### Task goal:
What you return must match the records below exactly, down to each character.

---------- Records supplied ----------

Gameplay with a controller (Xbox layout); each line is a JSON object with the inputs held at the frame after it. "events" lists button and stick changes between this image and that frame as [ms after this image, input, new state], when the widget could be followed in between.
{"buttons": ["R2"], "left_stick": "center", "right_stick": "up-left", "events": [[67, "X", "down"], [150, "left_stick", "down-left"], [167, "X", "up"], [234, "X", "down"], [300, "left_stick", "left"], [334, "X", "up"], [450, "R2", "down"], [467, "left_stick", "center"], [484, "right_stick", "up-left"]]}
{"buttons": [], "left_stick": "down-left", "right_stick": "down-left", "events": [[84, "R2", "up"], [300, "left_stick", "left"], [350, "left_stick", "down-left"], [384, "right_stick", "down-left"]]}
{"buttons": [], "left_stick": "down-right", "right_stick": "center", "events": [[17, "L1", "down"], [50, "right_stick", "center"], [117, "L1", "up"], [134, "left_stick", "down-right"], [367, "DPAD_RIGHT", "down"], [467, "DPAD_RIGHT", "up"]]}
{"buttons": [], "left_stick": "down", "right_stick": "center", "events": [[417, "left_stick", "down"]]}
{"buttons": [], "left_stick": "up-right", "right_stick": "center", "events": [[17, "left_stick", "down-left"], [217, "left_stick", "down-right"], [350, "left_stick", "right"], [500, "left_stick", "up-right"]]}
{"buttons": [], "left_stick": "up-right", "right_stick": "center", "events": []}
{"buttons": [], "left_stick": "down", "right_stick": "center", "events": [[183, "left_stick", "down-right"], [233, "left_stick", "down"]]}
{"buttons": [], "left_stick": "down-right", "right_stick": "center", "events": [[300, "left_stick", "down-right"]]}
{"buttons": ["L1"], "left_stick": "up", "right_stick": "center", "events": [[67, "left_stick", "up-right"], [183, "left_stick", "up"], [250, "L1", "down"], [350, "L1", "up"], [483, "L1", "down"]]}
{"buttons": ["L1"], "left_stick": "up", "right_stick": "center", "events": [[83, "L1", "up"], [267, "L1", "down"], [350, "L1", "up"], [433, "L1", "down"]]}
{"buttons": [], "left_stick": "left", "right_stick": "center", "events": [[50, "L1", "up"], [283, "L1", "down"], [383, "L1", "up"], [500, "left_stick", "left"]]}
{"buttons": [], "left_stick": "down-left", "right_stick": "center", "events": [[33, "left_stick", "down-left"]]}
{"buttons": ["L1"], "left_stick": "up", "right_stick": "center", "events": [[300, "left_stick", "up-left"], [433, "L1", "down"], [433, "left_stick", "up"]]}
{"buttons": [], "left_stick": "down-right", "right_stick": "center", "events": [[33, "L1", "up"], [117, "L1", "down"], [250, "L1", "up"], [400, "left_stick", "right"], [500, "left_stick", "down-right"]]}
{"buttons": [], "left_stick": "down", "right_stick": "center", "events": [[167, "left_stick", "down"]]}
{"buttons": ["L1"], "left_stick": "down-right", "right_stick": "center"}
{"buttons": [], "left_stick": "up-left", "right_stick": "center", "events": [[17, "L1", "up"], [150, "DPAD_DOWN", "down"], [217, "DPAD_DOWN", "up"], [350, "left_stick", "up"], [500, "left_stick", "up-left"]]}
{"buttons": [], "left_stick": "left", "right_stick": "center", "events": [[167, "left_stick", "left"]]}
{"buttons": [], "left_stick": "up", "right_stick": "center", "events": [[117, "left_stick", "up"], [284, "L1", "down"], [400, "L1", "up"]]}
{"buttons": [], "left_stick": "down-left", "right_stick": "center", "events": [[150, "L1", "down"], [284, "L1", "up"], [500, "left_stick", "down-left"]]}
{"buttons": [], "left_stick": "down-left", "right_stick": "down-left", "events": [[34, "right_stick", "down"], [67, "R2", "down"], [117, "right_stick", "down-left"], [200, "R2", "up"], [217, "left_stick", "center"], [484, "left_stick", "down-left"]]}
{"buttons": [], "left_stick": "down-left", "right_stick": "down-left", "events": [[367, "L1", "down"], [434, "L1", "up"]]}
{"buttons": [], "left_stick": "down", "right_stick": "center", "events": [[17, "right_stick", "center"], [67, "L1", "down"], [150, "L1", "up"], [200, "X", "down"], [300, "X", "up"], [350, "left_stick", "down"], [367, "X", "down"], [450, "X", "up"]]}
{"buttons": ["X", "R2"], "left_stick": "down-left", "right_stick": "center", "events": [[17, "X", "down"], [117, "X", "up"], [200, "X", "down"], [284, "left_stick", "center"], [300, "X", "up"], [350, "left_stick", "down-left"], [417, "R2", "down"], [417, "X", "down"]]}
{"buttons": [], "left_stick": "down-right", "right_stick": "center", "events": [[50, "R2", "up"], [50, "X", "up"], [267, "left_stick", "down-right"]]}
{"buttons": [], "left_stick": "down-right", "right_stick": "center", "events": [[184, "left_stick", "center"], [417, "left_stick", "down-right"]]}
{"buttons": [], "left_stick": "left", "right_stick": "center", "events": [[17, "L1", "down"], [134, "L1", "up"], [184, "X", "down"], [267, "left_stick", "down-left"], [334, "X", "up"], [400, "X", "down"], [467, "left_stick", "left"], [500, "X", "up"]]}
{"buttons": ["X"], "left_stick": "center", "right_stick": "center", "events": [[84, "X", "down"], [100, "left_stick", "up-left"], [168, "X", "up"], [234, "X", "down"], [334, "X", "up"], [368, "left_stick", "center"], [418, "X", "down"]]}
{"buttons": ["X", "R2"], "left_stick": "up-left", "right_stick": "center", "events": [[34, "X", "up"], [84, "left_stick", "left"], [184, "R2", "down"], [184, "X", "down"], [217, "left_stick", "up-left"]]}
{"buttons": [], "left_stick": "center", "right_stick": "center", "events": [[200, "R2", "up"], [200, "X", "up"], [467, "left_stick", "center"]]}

----------

### Task response:
Gameplay with a controller (Xbox layout); each line is a JSON object with the inputs held at the frame after it. "events" lists button and stick changes between this image and that frame as [ms after this image, input, new state], when the widget could be followed in between.
{"buttons": ["R2"], "left_stick": "center", "right_stick": "up-left", "events": [[67, "X", "down"], [150, "left_stick", "down-left"], [167, "X", "up"], [234, "X", "down"], [300, "left_stick", "left"], [334, "X", "up"], [450, "R2", "down"], [467, "left_stick", "center"], [484, "right_stick", "up-left"]]}
{"buttons": [], "left_stick": "down-left", "right_stick": "down-left", "events": [[84, "R2", "up"], [300, "left_stick", "left"], [350, "left_stick", "down-left"], [384, "right_stick", "down-left"]]}
{"buttons": [], "left_stick": "down-right", "right_stick": "center", "events": [[17, "L1", "down"], [50, "right_stick", "center"], [117, "L1", "up"], [134, "left_stick", "down-right"], [367, "DPAD_RIGHT", "down"], [467, "DPAD_RIGHT", "up"]]}
{"buttons": [], "left_stick": "down", "right_stick": "center", "events": [[417, "left_stick", "down"]]}
{"buttons": [], "left_stick": "up-right", "right_stick": "center", "events": [[17, "left_stick", "down-left"], [217, "left_stick", "down-right"], [350, "left_stick", "right"], [500, "left_stick", "up-right"]]}
{"buttons": [], "left_stick": "up-right", "right_stick": "center", "events": []}
{"buttons": [], "left_stick": "down", "right_stick": "center", "events": [[183, "left_stick", "down-right"], [233, "left_stick", "down"]]}
{"buttons": [], "left_stick": "down-right", "right_stick": "center", "events": [[300, "left_stick", "down-right"]]}
{"buttons": ["L1"], "left_stick": "up", "right_stick": "center", "events": [[67, "left_stick", "up-right"], [183, "left_stick", "up"], [250, "L1", "down"], [350, "L1", "up"], [483, "L1", "down"]]}
{"buttons": ["L1"], "left_stick": "up", "right_stick": "center", "events": [[83, "L1", "up"], [267, "L1", "down"], [350, "L1", "up"], [433, "L1", "down"]]}
{"buttons": [], "left_stick": "left", "right_stick": "center", "events": [[50, "L1", "up"], [283, "L1", "down"], [383, "L1", "up"], [500, "left_stick", "left"]]}
{"buttons": [], "left_stick": "down-left", "right_stick": "center", "events": [[33, "left_stick", "down-left"]]}
{"buttons": ["L1"], "left_stick": "up", "right_stick": "center", "events": [[300, "left_stick", "up-left"], [433, "L1", "down"], [433, "left_stick", "up"]]}
{"buttons": [], "left_stick": "down-right", "right_stick": "center", "events": [[33, "L1", "up"], [117, "L1", "down"], [250, "L1", "up"], [400, "left_stick", "right"], [500, "left_stick", "down-right"]]}
{"buttons": [], "left_stick": "down", "right_stick": "center", "events": [[167, "left_stick", "down"]]}
{"buttons": ["L1"], "left_stick": "down-right", "right_stick": "center"}
{"buttons": [], "left_stick": "up-left", "right_stick": "center", "events": [[17, "L1", "up"], [150, "DPAD_DOWN", "down"], [217, "DPAD_DOWN", "up"], [350, "left_stick", "up"], [500, "left_stick", "up-left"]]}
{"buttons": [], "left_stick": "left", "right_stick": "center", "events": [[167, "left_stick", "left"]]}
{"buttons": [], "left_stick": "up", "right_stick": "center", "events": [[117, "left_stick", "up"], [284, "L1", "down"], [400, "L1", "up"]]}
{"buttons": [], "left_stick": "down-left", "right_stick": "center", "events": [[150, "L1", "down"], [284, "L1", "up"], [500, "left_stick", "down-left"]]}
{"buttons": [], "left_stick": "down-left", "right_stick": "down-left", "events": [[34, "right_stick", "down"], [67, "R2", "down"], [117, "right_stick", "down-left"], [200, "R2", "up"], [217, "left_stick", "center"], [484, "left_stick", "down-left"]]}
{"buttons": [], "left_stick": "down-left", "right_stick": "down-left", "events": [[367, "L1", "down"], [434, "L1", "up"]]}
{"buttons": [], "left_stick": "down", "right_stick": "center", "events": [[17, "right_stick", "center"], [67, "L1", "down"], [150, "L1", "up"], [200, "X", "down"], [300, "X", "up"], [350, "left_stick", "down"], [367, "X", "down"], [450, "X", "up"]]}
{"buttons": ["X", "R2"], "left_stick": "down-left", "right_stick": "center", "events": [[17, "X", "down"], [117, "X", "up"], [200, "X", "down"], [284, "left_stick", "center"], [300, "X", "up"], [350, "left_stick", "down-left"], [417, "R2", "down"], [417, "X", "down"]]}
{"buttons": [], "left_stick": "down-right", "right_stick": "center", "events": [[50, "R2", "up"], [50, "X", "up"], [267, "left_stick", "down-right"]]}
{"buttons": [], "left_stick": "down-right", "right_stick": "center", "events": [[184, "left_stick", "center"], [417, "left_stick", "down-right"]]}
{"buttons": [], "left_stick": "left", "right_stick": "center", "events": [[17, "L1", "down"], [134, "L1", "up"], [184, "X", "down"], [267, "left_stick", "down-left"], [334, "X", "up"], [400, "X", "down"], [467, "left_stick", "left"], [500, "X", "up"]]}
{"buttons": ["X"], "left_stick": "center", "right_stick": "center", "events": [[84, "X", "down"], [100, "left_stick", "up-left"], [168, "X", "up"], [234, "X", "down"], [334, "X", "up"], [368, "left_stick", "center"], [418, "X", "down"]]}
{"buttons": ["X", "R2"], "left_stick": "up-left", "right_stick": "center", "events": [[34, "X", "up"], [84, "left_stick", "left"], [184, "R2", "down"], [184, "X", "down"], [217, "left_stick", "up-left"]]}
{"buttons": [], "left_stick": "center", "right_stick": "center", "events": [[200, "R2", "up"], [200, "X", "up"], [467, "left_stick", "center"]]}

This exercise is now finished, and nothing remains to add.